┏━━

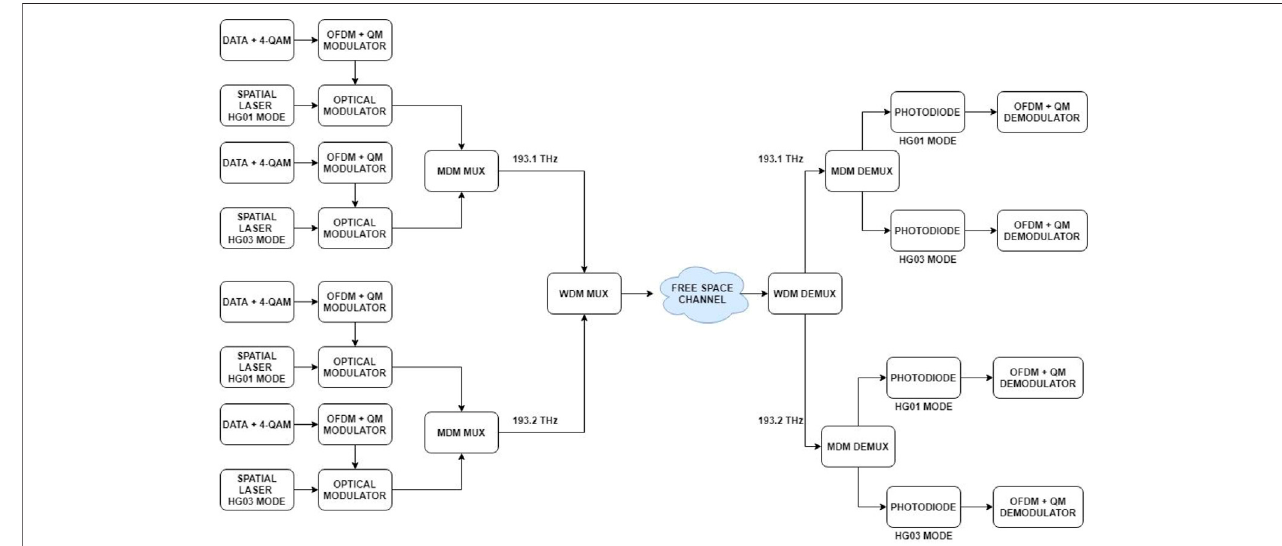
FIGURE 1 | Schematic design of the proposed link.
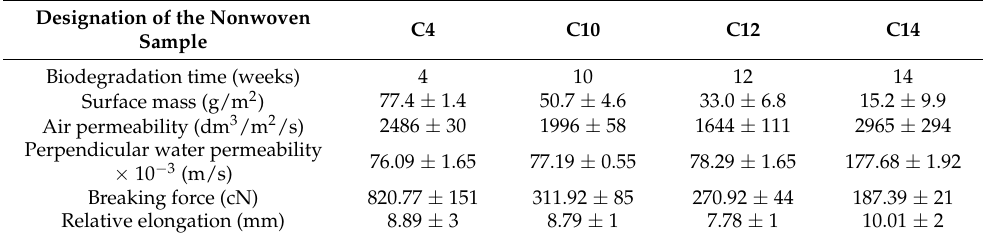
Table 4. Physicochemical parameters of nonwoven C during biodegradation studies. Designation of the Nonwoven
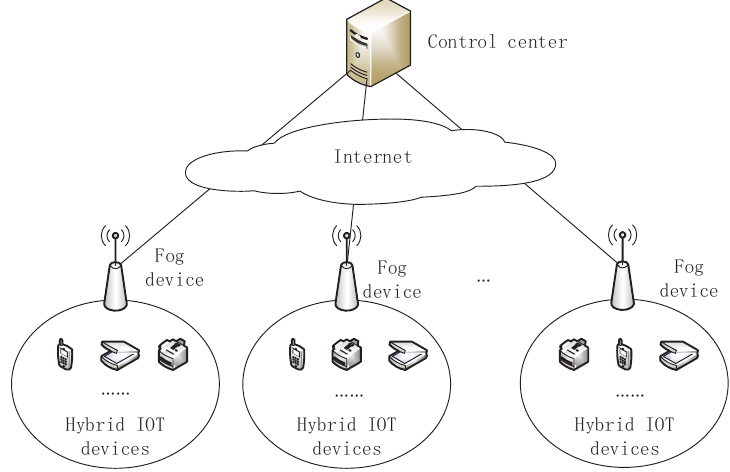
Figure 1. The system model of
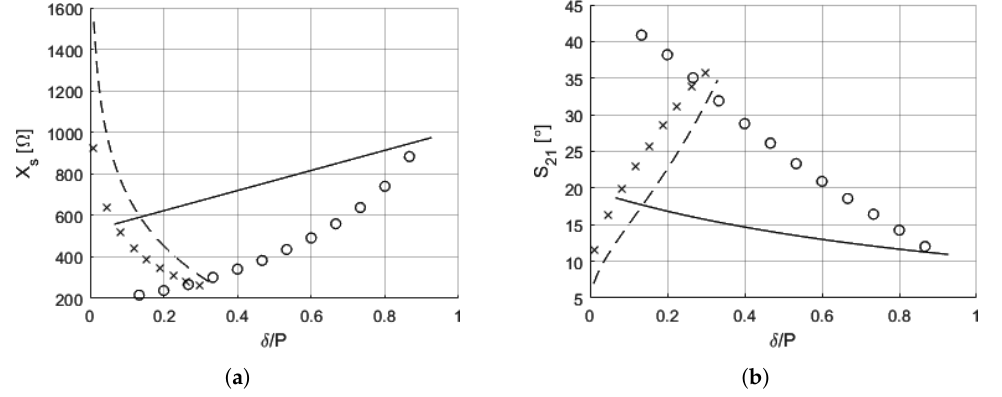
Figure 9. Performance of meander line unit cells. P ⊥ = P (cid:107) = P . Lines are analysis, points simulation results. Solid and circles— δ ∼ h , w (cid:107) = w ⊥ = P ⊥ /15; dashed and crosses— δ ∼ w (cid:107) = w ⊥ , h = 2 P ⊥ /3. ( a ) Surface reactance; ( b ) phase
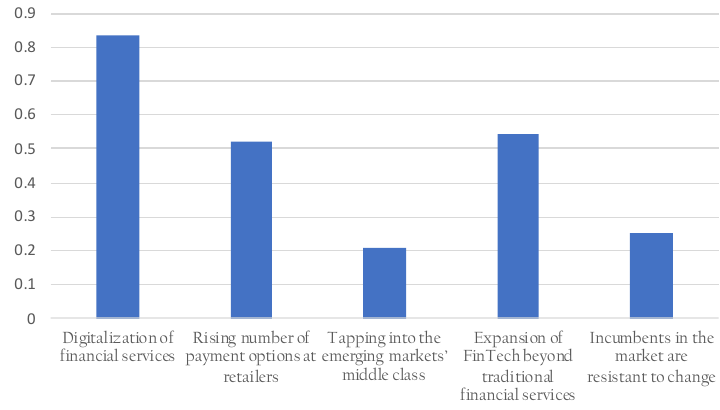
Figure 7. Triggers behind FinTech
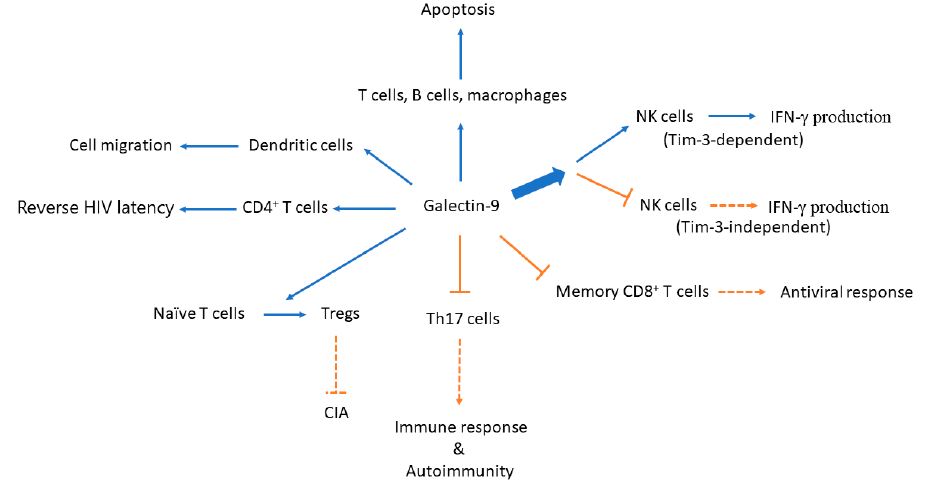
Figure 1. A simplified diagram illustrates the effects of galectin-9 on immune cells and the potential consequences. Expression of a proteolysis-resistant galectin-9 construct induces apoptosis in immune cells as well as in malignant cells. Galectin-9 causes the differentiation of naive T cells to Tregs and inhibits differentiation towards T helper (Th)17 cells. Both effects lead to the inhibition of the development of immune response and autoimmune arthritis in a CIA animal model. While treatment with recombinant human galectin-9 induces IFN- γ production in a Tim-3-overexpressing NK cell line and in Tim-3 + primary NK cells induced with low-dose IL-12 and IL-18, galectin-9 ligation has also been shown to reduce the proportion of IFN- γ -producing NK cells stimulated with IL-12/IL-15 in a Tim-3-independent manner. Galectin-9 treatment extensively regulates gene expression of molecules involved in the processes of human immunodeficiency virus (HIV) latency. Galectin-9 may also regulate dendritic cell migration in the example of dengue virus (DENV) infection. NK, natural killer; CIA, collagen-induced arthritis; IFN- γ , interferon- γ ; and, Tregs, regulatory T cells. Blue arrow: bold blue arrow: simply means there are two diverging effects out of this direction; orange T-bar induce; bold blue arrow: Simply means there are two diverging effects out of this direction; orange T- arrow/orange dotted T-bar arrow: inhibit; orange arrow with dotted line: bar arrow: inhibit; orange arrow with dotted line: reduce; orange dotted T-bar arrow: inhibit Suggestion: For simplicity, the only orange dotted T-bar arrow can be converted to orange T-bar arrow (same meaning).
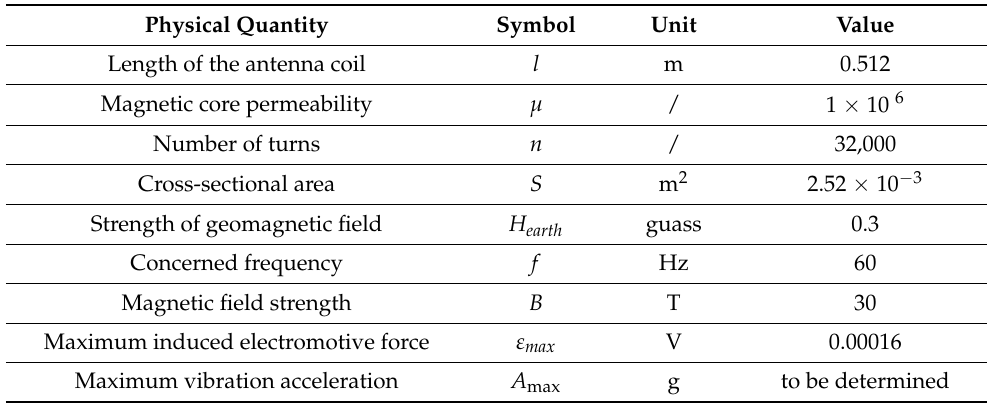
Figure 1. Schematic diagram of magnetic antenna structure in the magnetic field. Table 1. The parameters of the antenna.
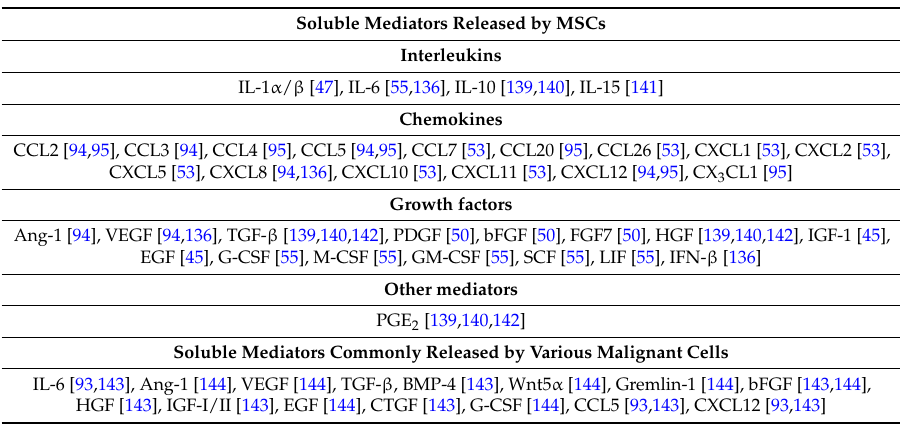
Table 4. Cytokines released by MSCs and malignant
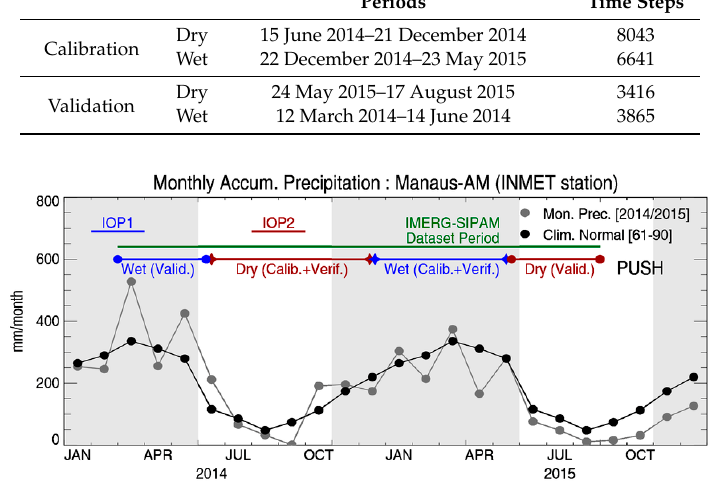
Figure 2. Precipitation regime over Manaus city (National Institute of Meteorology (INMET) station) and wet (blue) and dry (red) periods for PUSH calibration and validation. The shaded area represents the rainy season based on the Climatological Normal (1961–1990) shown with a black line. Wet and dry periods are based on the Liebmann and Marengo [19] criterion, which takes into account the actual observations (gray line). The CHUVA/GoAmazon IOP1 (wet) and IOP2 (dry) periods are also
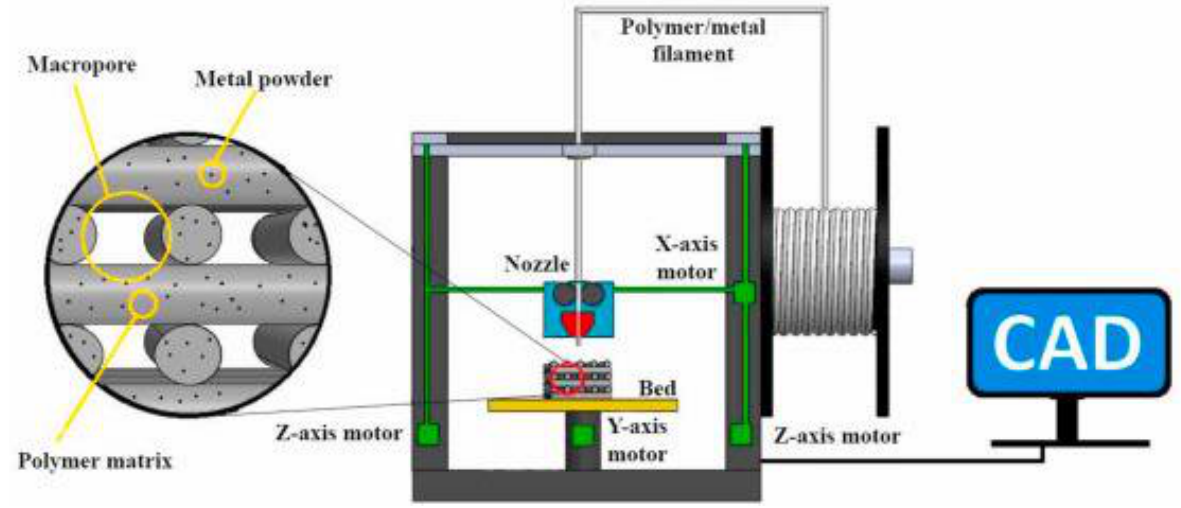
Figure 5. Schematic diagram of the FDM 3D printing process for polymer/metal scaffolds. Table 1. Polymer/Mg composite prepared by FDM 3D printing. Composite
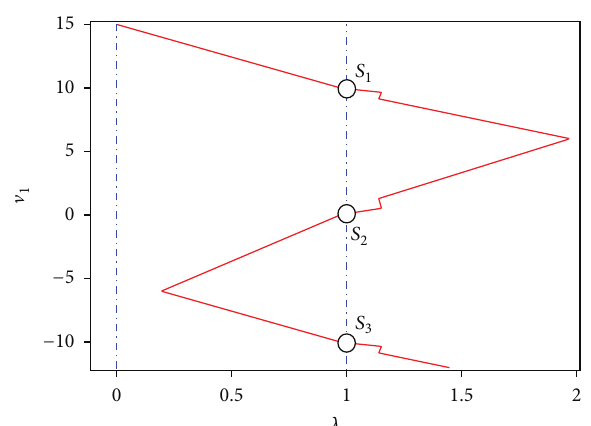
Figure 7: Projection 𝜆 - V 1 of homotopy path for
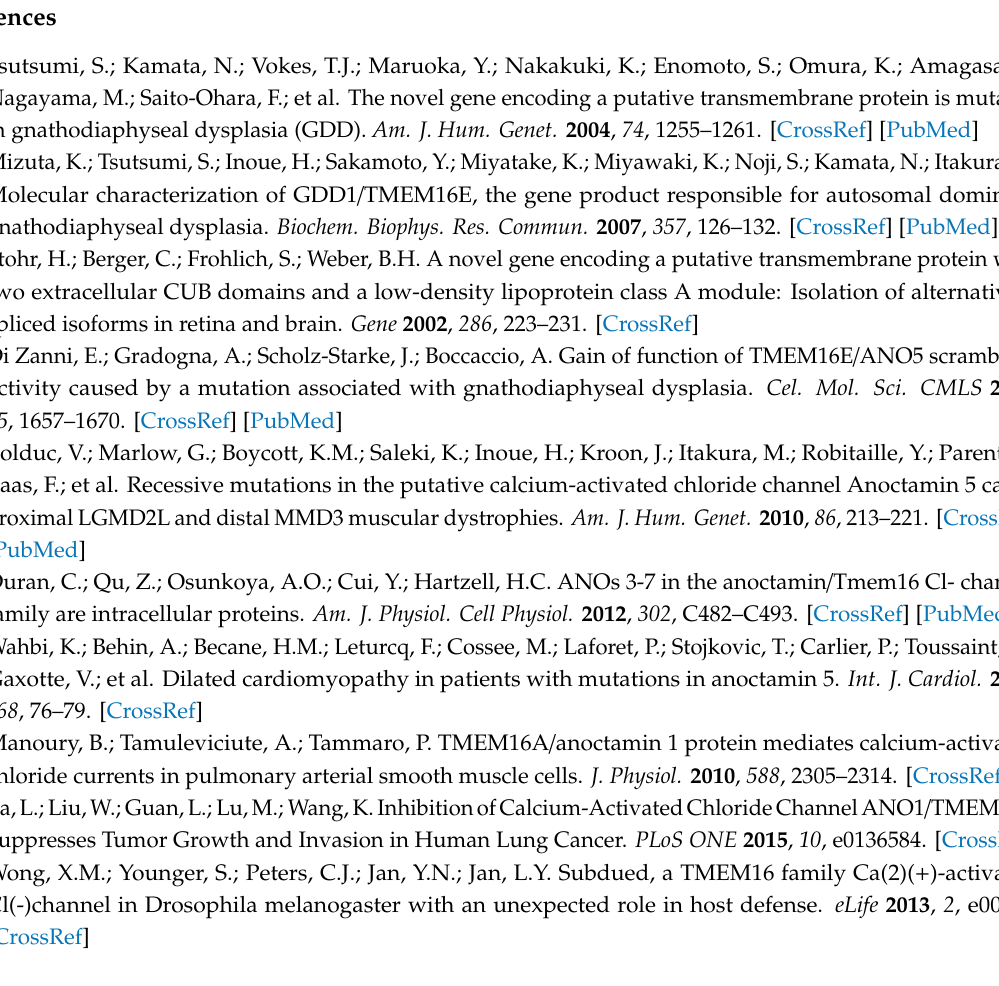
Figure S1: The generation of F1 carrying ANO5 mutant rabbits; Figure S2: The histological of WT and ANO5 − / − at the age of 6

┗━━

Please report all lines in the entries where "Schematic" appears.

(Your response)
FIGURE 1 | Schematic design of the proposed link.
Figure 1. Schematic diagram of magnetic antenna structure in the magnetic field. Table 1. The parameters of the antenna.
Figure 5. Schematic diagram of the FDM 3D printing process for polymer/metal scaffolds. Table 1. Polymer/Mg composite prepared by FDM 3D printing. Composite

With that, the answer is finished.